◆ Task to carry out:
Reproduce all the data exactly, without pictures.
= = =
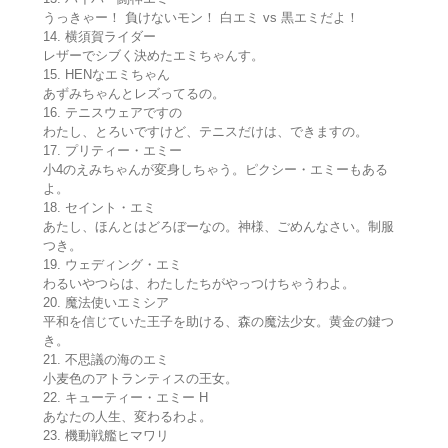
うっきゃー！ 負けないモン！ 白エミ vs 黒エミだよ！
14. 横須賀ライダー
レザーでシブく決めたエミちゃんす。
15. HENなエミちゃん
あずみちゃんとレズってるの。
16. テニスウェアですの
わたし、とろいですけど、テニスだけは、できますの。
17. プリティー・エミー
小4のえみちゃんが変身しちゃう。ピクシー・エミーもある
よ。
18. セイント・エミ
あたし、ほんとはどろぼーなの。神様、ごめんなさい。制服
つき。
19. ウェディング・エミ
わるいやつらは、わたしたちがやっつけちゃうわよ。
20. 魔法使いエミシア
平和を信じていた王子を助ける、森の魔法少女。黄金の鍵つ
き。
21. 不思議の海のエミ
小麦色のアトランティスの王女。
22. キューティー・エミー H
あなたの人生、変わるわよ。
23. 機動戦艦ヒマワリ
= = =
◆ Answer below:
うっきゃー！ 負けないモン！ 白エミ vs 黒エミだよ！
14. 横須賀ライダー
レザーでシブく決めたエミちゃんす。
15. HENなエミちゃん
あずみちゃんとレズってるの。
16. テニスウェアですの
わたし、とろいですけど、テニスだけは、できますの。
17. プリティー・エミー
小4のえみちゃんが変身しちゃう。ピクシー・エミーもある
よ。
18. セイント・エミ
あたし、ほんとはどろぼーなの。神様、ごめんなさい。制服
つき。
19. ウェディング・エミ
わるいやつらは、わたしたちがやっつけちゃうわよ。
20. 魔法使いエミシア
平和を信じていた王子を助ける、森の魔法少女。黄金の鍵つ
き。
21. 不思議の海のエミ
小麦色のアトランティスの王女。
22. キューティー・エミー H
あなたの人生、変わるわよ。
23. 機動戦艦ヒマワリ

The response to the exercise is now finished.